[Assignment]
The data below must be repeated exactly. Leave nothing out.

[Records provided]
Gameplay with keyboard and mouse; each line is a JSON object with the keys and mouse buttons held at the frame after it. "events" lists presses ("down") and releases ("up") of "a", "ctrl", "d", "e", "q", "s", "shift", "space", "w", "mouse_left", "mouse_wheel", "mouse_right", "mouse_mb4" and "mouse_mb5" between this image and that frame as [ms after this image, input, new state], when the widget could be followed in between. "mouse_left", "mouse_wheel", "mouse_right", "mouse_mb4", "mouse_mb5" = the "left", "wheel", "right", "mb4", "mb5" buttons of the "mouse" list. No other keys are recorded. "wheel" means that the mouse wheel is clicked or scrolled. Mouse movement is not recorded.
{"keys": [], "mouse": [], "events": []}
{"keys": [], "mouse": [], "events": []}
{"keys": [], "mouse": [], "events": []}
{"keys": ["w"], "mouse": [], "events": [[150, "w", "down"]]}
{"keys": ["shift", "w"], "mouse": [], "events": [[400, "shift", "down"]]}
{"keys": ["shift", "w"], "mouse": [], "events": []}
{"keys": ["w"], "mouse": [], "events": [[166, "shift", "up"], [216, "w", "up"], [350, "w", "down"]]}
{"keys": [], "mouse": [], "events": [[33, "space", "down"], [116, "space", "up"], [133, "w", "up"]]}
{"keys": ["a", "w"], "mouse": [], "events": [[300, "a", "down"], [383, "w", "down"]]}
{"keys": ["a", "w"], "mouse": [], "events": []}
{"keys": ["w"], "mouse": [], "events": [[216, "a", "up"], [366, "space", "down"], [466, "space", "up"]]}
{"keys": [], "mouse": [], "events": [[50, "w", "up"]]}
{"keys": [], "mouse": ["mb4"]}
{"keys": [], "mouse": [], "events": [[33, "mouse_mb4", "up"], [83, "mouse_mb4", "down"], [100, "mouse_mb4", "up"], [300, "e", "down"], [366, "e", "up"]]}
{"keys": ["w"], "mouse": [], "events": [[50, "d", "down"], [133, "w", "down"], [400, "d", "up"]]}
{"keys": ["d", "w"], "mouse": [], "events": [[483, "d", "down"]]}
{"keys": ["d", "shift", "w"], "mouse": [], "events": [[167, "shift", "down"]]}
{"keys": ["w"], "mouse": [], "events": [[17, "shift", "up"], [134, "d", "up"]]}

[Task result]
Gameplay with keyboard and mouse; each line is a JSON object with the keys and mouse buttons held at the frame after it. "events" lists presses ("down") and releases ("up") of "a", "ctrl", "d", "e", "q", "s", "shift", "space", "w", "mouse_left", "mouse_wheel", "mouse_right", "mouse_mb4" and "mouse_mb5" between this image and that frame as [ms after this image, input, new state], when the widget could be followed in between. "mouse_left", "mouse_wheel", "mouse_right", "mouse_mb4", "mouse_mb5" = the "left", "wheel", "right", "mb4", "mb5" buttons of the "mouse" list. No other keys are recorded. "wheel" means that the mouse wheel is clicked or scrolled. Mouse movement is not recorded.
{"keys": [], "mouse": [], "events": []}
{"keys": [], "mouse": [], "events": []}
{"keys": [], "mouse": [], "events": []}
{"keys": ["w"], "mouse": [], "events": [[150, "w", "down"]]}
{"keys": ["shift", "w"], "mouse": [], "events": [[400, "shift", "down"]]}
{"keys": ["shift", "w"], "mouse": [], "events": []}
{"keys": ["w"], "mouse": [], "events": [[166, "shift", "up"], [216, "w", "up"], [350, "w", "down"]]}
{"keys": [], "mouse": [], "events": [[33, "space", "down"], [116, "space", "up"], [133, "w", "up"]]}
{"keys": ["a", "w"], "mouse": [], "events": [[300, "a", "down"], [383, "w", "down"]]}
{"keys": ["a", "w"], "mouse": [], "events": []}
{"keys": ["w"], "mouse": [], "events": [[216, "a", "up"], [366, "space", "down"], [466, "space", "up"]]}
{"keys": [], "mouse": [], "events": [[50, "w", "up"]]}
{"keys": [], "mouse": ["mb4"]}
{"keys": [], "mouse": [], "events": [[33, "mouse_mb4", "up"], [83, "mouse_mb4", "down"], [100, "mouse_mb4", "up"], [300, "e", "down"], [366, "e", "up"]]}
{"keys": ["w"], "mouse": [], "events": [[50, "d", "down"], [133, "w", "down"], [400, "d", "up"]]}
{"keys": ["d", "w"], "mouse": [], "events": [[483, "d", "down"]]}
{"keys": ["d", "shift", "w"], "mouse": [], "events": [[167, "shift", "down"]]}
{"keys": ["w"], "mouse": [], "events": [[17, "shift", "up"], [134, "d", "up"]]}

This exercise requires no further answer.